Aim of the exercise -
From the entries below, return only the lines starting at the one that contains "hfov_deg: 56.8" and ending at the one that contains "focal_mm: 70", exactly as they stand.

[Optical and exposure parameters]
※
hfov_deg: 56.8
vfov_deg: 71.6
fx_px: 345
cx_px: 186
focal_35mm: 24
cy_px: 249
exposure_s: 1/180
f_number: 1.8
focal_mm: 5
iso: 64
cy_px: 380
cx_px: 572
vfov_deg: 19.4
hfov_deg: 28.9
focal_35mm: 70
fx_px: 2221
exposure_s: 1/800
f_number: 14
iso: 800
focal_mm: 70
※
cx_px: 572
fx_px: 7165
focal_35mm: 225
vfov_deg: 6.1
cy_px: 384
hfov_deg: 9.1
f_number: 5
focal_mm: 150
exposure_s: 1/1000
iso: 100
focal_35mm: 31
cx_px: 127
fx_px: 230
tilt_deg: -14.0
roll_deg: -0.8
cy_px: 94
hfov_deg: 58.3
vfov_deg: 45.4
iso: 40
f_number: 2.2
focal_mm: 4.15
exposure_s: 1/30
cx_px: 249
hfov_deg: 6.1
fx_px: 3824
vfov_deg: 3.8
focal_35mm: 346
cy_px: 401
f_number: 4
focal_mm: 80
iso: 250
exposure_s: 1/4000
※
Result of the exercise -
hfov_deg: 56.8
vfov_deg: 71.6
fx_px: 345
cx_px: 186
focal_35mm: 24
cy_px: 249
exposure_s: 1/180
f_number: 1.8
focal_mm: 5
iso: 64
cy_px: 380
cx_px: 572
vfov_deg: 19.4
hfov_deg: 28.9
focal_35mm: 70
fx_px: 2221
exposure_s: 1/800
f_number: 14
iso: 800
focal_mm: 70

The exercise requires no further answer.